Monday 1 December 2014

Cory Arcangel - Working On My Novel

I think that even when I am not actively writing, I am working on my novel. Having read Cory Arcangel’s book titled Working On My Novel, I was informed or perhaps reminded rather of the mass of people who are constantly writing, who need to write and who at any given moment may be working on their novel. Just as in this book, Arcangel’s larger artistic practice is Internet-based. This project can be read as appropriating a Duchampian tradition by way of repurposing found objects to be qualified as art. And yet, Arcangel’s found materials are not objects at all but are instead tweets, personal sentiments, and utterances describing brief moments, feelings or occurrences with regard to writing.

By collecting these phrases, all of which include the words “working on my novel”, Arcangel collects people and forms a community whereby the testaments of people working on their novel interact with one another in such a way that the assemblage forms a narrative. There is almost a sense that there exists a single protagonist working on his or her novel over the course of some time, at once inspired and encouraged and at other times lethargic, disappointed or merely in a state of procrastination. Despite this, Arcangel does not wish to merge these writers stuffing them into one manufactured character. He includes with every quite the name of the tweeting author, the exact time of the posted tweet and the precise date during the year 2012. Is Cory Arcangel writing a novel?
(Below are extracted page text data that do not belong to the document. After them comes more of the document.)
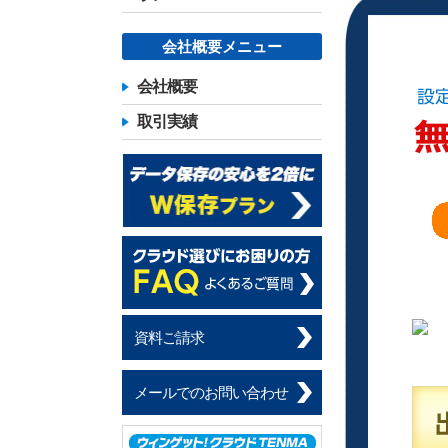
会社概要メニュー
会社概要
取引実績
資料ご請求
メールでのお問い合わせ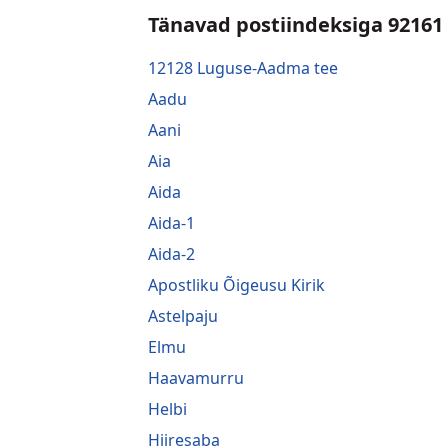
Tänavad postiindeksiga 92161
12128 Luguse-Aadma tee
Aadu
Aani
Aia
Aida
Aida-1
Aida-2
Apostliku Õigeusu Kirik
Astelpaju
Elmu
Haavamurru
Helbi
Hiiresaba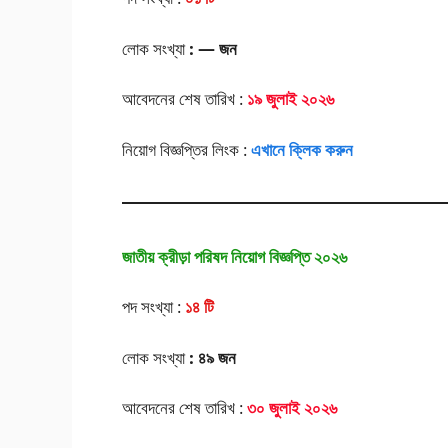
লোক সংখ্যা
: — জন
আবেদনের শেষ তারিখ :
১৯ জুলাই ২০২৬
নিয়োগ বিজ্ঞপ্তির লিংক :
এখানে ক্লিক করুন
জাতীয় ক্রীড়া পরিষদ নিয়োগ বিজ্ঞপ্তি ২০২৬
পদ সংখ্যা :
১৪ টি
লোক সংখ্যা
: ৪৯ জন
আবেদনের শেষ তারিখ :
৩০ জুলাই ২০২৬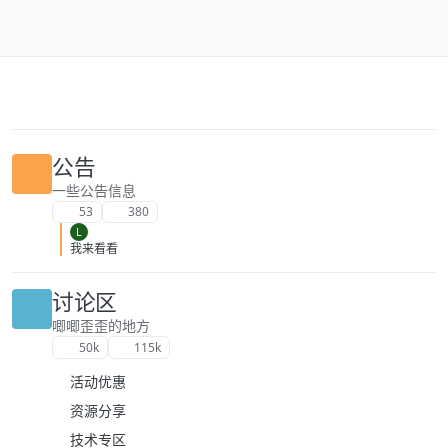
跳转至内容
公告
一些公告信息
53
380
L
我来看看
讨论区
唧唧歪歪的地方
50k
115k
活动优惠
资源分享
技术专区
Placed sporadically throughout the book are pages with line drawings of a stove kettle, each picture drawn from a unique angle. The altering angles have a temporal quality whereby not only is the viewer moving around the kettle as object but we become aware of the kettle as a mercurial thing in and of itself. It becomes hot, comes to a boil, and then begins to shriek on the top of its lungs until it is removed from the fire and let to cool anew. I began to consider that this is not dissimilar to the ways in which one experiences the process of writing a novel. At times you are hot, you are smoking, you are so fucking on fire that your hand cannot keep up with your head. You are unstoppable. You are a genius. And there are also those other times. There are those times you cannot bear to even think about working on your novel, times you spend hours and hours staring into blankness (be it paper or screen) only to change one word and then change is back again. There are those times you feel your mind is so empty, so banal, how dare you call yourself a writer.

It is all part of the unavoidable highs and lows of accessing one’s creativity in a way that is brave enough to actualize something real. In the end, we are all really just kettles getting hot and cold about life and words over and over again.

A tweet collected by Cory Arcangel:

“I’m working on my novel again, and it feels good, you guys. I love my mind.

Stephen Mangol – 11:44 PM, 23 Sep 2012.”